The records
------
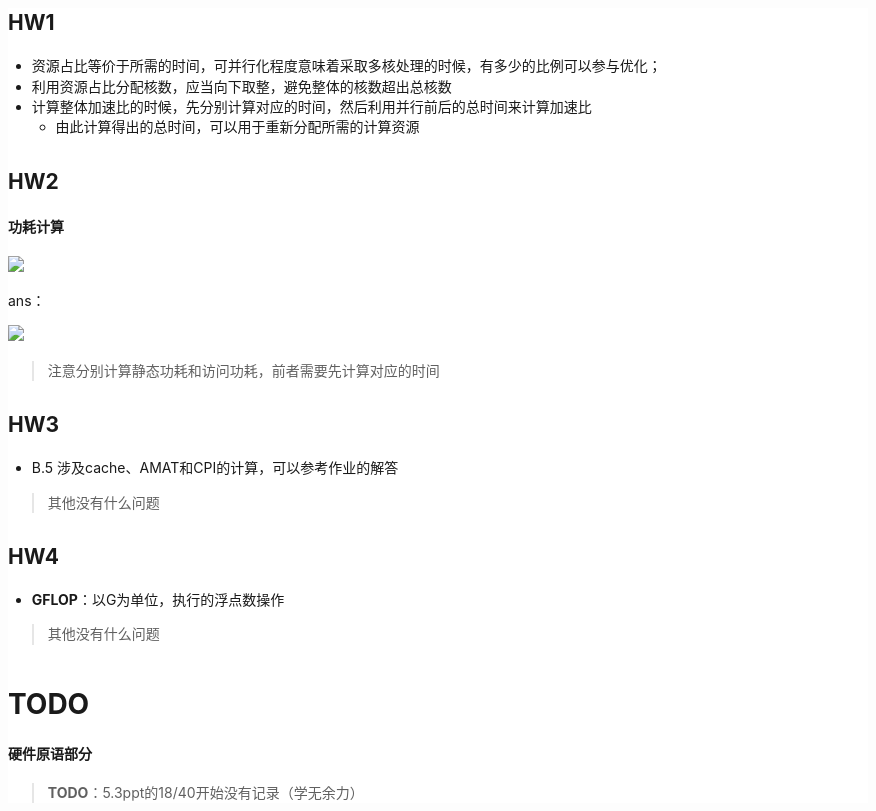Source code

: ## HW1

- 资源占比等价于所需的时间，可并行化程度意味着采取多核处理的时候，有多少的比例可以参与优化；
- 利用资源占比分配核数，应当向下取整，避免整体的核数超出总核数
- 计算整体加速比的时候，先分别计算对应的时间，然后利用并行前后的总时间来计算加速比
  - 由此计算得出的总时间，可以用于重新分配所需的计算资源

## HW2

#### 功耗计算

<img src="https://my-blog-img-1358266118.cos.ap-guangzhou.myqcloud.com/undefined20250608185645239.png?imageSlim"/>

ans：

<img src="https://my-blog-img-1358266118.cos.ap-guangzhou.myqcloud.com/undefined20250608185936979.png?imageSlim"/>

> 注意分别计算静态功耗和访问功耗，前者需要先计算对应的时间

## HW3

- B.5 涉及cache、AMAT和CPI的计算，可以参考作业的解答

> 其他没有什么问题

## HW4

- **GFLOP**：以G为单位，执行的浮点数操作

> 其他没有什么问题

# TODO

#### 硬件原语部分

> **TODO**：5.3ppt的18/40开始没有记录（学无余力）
------
Copy out the lines above, beginning at the line that contains "- **GFLOP**：以G为单位，执行的浮点数操作" and ending with the last line of the entries, with both ends included.

Your solution
- **GFLOP**：以G为单位，执行的浮点数操作

> 其他没有什么问题

# TODO

#### 硬件原语部分

> **TODO**：5.3ppt的18/40开始没有记录（学无余力）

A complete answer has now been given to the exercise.